[[ RECORDS SUPPLIED, beginning ]]

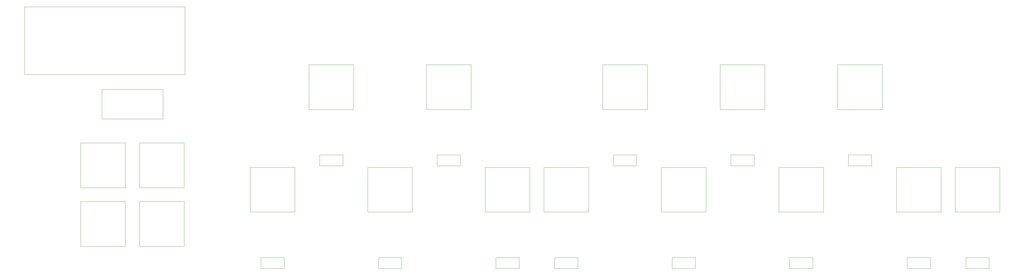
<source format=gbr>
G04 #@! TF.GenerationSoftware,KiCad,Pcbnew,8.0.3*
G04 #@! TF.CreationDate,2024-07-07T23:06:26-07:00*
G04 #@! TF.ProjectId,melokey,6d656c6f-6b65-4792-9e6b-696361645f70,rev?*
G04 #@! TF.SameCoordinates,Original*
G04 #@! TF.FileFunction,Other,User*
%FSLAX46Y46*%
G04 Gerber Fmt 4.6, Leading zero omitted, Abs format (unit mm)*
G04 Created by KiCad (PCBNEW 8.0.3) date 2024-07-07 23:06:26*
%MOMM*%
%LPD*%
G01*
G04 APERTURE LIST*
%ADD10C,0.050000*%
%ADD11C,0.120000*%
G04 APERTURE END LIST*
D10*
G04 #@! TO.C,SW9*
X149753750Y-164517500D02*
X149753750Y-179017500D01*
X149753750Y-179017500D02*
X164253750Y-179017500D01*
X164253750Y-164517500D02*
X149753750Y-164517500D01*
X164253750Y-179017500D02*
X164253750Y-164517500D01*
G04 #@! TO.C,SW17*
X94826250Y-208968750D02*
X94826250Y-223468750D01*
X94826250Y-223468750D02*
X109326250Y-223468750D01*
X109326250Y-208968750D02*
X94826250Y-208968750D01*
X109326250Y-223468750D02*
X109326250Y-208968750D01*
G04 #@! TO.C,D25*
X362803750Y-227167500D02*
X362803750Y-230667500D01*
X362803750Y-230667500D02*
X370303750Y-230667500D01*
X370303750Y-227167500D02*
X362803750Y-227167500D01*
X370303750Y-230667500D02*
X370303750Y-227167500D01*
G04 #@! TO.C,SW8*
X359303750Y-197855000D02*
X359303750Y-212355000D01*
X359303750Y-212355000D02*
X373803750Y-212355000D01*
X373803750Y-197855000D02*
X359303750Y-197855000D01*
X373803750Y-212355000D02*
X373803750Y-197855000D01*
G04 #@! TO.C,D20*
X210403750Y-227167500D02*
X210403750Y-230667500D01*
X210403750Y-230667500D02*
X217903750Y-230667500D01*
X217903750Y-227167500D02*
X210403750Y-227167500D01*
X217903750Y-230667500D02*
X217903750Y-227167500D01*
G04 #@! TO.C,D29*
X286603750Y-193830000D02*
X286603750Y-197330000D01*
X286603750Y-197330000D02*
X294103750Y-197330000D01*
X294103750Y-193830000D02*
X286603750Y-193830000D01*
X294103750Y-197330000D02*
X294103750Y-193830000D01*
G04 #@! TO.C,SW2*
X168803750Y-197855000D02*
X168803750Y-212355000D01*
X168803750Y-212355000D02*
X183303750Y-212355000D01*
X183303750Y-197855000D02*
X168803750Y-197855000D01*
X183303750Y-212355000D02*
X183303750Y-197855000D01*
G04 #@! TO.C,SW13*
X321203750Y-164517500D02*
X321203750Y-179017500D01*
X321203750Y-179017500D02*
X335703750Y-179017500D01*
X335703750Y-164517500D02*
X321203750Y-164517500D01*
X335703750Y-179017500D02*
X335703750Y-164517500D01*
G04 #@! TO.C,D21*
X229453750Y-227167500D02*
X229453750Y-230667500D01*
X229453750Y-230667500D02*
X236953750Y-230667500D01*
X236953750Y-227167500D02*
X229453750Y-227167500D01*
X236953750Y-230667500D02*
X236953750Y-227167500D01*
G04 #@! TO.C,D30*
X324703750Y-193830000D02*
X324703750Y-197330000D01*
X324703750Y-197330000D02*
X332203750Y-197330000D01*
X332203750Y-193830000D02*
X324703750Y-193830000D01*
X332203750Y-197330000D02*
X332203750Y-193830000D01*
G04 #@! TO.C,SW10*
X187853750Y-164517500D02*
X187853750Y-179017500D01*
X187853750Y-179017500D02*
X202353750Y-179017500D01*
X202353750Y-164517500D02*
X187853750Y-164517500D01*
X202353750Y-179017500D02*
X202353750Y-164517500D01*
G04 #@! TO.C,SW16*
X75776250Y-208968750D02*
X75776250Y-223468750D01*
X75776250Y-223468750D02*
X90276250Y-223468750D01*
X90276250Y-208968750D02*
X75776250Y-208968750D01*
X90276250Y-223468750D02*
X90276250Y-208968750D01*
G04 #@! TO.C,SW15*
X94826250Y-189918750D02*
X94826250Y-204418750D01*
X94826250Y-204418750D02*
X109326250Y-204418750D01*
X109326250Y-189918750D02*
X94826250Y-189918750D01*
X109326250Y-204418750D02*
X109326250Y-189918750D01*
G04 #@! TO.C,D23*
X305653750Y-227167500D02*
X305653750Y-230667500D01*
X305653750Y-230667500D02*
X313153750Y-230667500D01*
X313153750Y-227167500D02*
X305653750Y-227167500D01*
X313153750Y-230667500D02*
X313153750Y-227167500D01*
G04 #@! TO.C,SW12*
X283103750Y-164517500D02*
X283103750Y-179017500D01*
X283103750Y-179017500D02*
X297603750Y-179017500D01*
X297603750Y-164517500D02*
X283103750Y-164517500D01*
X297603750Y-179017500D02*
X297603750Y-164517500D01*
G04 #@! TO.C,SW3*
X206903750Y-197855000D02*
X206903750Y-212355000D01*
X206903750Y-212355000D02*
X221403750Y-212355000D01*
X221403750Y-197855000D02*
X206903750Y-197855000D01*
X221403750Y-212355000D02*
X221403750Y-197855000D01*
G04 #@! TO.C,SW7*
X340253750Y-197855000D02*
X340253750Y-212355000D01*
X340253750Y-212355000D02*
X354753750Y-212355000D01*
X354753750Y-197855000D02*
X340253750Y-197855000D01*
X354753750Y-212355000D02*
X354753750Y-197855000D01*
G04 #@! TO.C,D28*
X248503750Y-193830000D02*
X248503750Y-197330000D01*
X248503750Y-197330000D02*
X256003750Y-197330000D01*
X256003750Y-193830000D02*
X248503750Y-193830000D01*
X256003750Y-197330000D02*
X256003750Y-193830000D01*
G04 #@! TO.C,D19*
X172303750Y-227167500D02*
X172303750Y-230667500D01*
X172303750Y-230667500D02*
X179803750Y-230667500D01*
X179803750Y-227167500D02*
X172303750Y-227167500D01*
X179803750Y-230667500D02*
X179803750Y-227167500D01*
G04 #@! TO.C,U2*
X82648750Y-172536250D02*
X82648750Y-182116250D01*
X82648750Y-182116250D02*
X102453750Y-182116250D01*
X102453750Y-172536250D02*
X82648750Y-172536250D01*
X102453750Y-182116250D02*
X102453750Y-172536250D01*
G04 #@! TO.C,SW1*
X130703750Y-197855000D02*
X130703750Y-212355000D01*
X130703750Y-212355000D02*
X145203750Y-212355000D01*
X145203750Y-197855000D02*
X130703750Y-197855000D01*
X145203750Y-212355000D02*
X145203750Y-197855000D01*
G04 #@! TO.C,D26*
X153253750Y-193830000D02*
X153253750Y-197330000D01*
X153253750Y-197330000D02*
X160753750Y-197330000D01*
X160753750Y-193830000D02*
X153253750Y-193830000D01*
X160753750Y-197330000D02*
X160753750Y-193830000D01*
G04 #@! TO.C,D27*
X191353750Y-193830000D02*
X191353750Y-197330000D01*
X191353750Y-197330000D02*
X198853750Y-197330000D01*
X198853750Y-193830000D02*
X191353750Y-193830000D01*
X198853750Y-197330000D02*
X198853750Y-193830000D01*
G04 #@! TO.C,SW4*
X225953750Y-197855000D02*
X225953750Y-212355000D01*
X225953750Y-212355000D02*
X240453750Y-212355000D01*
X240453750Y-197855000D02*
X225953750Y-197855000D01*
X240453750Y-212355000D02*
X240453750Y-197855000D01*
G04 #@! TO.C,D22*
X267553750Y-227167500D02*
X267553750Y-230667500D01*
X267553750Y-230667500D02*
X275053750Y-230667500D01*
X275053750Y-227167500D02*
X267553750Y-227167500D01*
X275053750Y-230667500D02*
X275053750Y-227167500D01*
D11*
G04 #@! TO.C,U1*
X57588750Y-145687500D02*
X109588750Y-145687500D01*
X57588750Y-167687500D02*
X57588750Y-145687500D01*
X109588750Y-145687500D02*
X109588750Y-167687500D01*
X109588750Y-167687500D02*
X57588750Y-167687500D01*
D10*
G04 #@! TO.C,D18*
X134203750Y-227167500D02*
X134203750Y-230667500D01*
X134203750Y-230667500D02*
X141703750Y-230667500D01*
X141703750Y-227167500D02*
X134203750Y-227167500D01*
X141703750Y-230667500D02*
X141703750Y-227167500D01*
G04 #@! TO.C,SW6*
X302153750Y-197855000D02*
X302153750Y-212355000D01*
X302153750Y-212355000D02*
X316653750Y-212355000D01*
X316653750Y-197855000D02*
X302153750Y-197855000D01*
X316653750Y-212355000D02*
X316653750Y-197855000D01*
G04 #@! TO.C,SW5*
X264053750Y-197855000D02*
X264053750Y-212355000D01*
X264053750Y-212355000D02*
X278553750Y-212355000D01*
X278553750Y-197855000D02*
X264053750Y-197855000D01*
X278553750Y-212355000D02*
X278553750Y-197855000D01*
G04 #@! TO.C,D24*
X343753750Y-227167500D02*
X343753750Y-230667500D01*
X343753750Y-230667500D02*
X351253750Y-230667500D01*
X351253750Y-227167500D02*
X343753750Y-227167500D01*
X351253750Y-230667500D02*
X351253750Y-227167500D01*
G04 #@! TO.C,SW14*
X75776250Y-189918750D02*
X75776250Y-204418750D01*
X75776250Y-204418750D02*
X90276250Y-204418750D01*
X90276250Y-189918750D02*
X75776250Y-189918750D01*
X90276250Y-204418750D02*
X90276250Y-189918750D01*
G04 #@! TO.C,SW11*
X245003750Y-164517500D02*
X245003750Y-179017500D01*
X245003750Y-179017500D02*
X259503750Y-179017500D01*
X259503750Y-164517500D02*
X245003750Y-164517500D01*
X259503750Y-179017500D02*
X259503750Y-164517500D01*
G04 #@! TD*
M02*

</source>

[[ RECORDS SUPPLIED, end ]]
[[ RECORDS SUPPLIED, beginning ]]

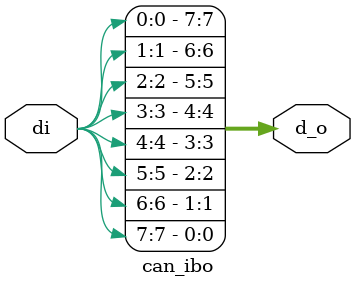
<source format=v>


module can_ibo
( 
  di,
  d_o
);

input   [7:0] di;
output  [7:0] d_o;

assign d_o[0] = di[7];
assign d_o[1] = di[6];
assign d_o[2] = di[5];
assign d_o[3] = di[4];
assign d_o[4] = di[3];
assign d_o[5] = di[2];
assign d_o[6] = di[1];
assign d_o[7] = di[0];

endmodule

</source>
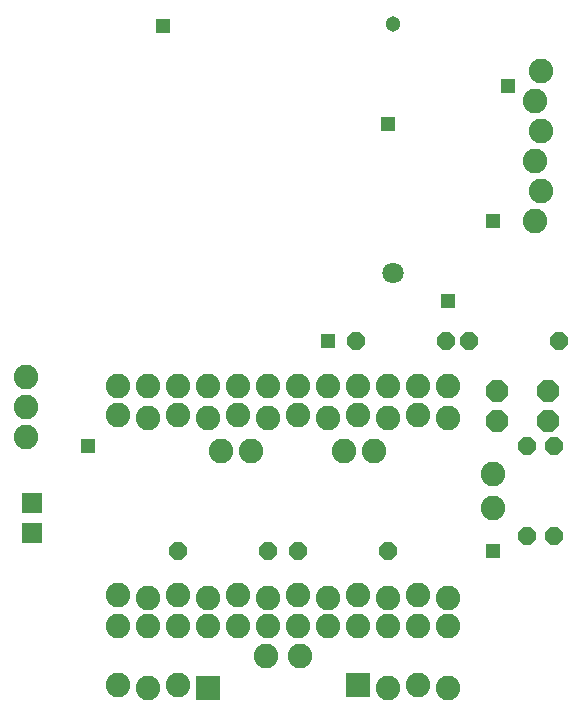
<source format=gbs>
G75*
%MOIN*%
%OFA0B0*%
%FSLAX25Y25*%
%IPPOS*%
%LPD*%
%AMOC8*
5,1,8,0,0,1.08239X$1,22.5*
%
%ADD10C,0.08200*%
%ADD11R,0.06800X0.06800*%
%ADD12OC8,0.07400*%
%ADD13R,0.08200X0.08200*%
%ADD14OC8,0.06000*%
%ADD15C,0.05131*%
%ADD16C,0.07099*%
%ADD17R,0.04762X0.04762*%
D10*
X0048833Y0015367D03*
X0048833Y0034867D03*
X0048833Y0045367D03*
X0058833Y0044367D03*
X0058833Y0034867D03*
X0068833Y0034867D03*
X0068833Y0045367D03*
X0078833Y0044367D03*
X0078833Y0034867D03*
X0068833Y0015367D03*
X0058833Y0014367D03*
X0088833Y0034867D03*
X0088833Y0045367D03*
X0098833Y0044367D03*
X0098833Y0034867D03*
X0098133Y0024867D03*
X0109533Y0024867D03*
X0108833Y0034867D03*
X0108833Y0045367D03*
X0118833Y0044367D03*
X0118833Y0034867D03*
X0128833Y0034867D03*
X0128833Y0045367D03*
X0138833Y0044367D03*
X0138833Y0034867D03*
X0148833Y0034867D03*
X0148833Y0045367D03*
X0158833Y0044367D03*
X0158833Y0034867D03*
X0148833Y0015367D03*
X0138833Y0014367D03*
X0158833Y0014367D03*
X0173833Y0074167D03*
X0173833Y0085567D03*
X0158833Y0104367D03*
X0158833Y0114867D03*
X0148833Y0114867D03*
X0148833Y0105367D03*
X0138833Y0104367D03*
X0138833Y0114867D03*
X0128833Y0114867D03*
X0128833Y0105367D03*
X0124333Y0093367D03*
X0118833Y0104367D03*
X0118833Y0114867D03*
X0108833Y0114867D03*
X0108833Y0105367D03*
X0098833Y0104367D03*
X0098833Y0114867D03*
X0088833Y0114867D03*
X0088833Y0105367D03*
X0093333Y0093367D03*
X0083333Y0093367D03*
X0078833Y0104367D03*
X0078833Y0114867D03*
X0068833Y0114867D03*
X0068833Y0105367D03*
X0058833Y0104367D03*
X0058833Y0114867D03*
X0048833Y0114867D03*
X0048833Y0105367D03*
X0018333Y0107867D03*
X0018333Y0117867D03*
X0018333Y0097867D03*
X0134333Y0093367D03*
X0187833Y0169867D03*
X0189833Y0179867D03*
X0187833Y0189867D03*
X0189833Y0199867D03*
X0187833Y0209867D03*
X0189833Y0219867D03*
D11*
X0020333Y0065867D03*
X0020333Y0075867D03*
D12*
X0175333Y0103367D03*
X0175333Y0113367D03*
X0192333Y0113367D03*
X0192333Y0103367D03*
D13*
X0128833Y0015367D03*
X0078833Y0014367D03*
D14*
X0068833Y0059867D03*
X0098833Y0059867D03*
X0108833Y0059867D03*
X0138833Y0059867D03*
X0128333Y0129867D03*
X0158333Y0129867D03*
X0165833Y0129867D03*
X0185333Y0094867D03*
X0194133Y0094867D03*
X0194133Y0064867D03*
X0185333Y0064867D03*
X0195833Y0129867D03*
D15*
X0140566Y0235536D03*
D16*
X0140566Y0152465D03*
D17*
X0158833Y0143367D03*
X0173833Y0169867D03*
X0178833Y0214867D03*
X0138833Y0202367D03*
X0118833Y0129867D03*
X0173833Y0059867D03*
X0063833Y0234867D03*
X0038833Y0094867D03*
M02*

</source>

[[ RECORDS SUPPLIED, end ]]

Among the records above, repeat exactly the line with "G04 #@! TO.C,SW7*", the line with "X248503750Y-193830000D01*", and every line in between, and only those.

**ANSWER TO THIS TASK**
G04 #@! TO.C,SW7*
X340253750Y-197855000D02*
X340253750Y-212355000D01*
X340253750Y-212355000D02*
X354753750Y-212355000D01*
X354753750Y-197855000D02*
X340253750Y-197855000D01*
X354753750Y-212355000D02*
X354753750Y-197855000D01*
G04 #@! TO.C,D28*
X248503750Y-193830000D02*
X248503750Y-197330000D01*
X248503750Y-197330000D02*
X256003750Y-197330000D01*
X256003750Y-193830000D02*
X248503750Y-193830000D01*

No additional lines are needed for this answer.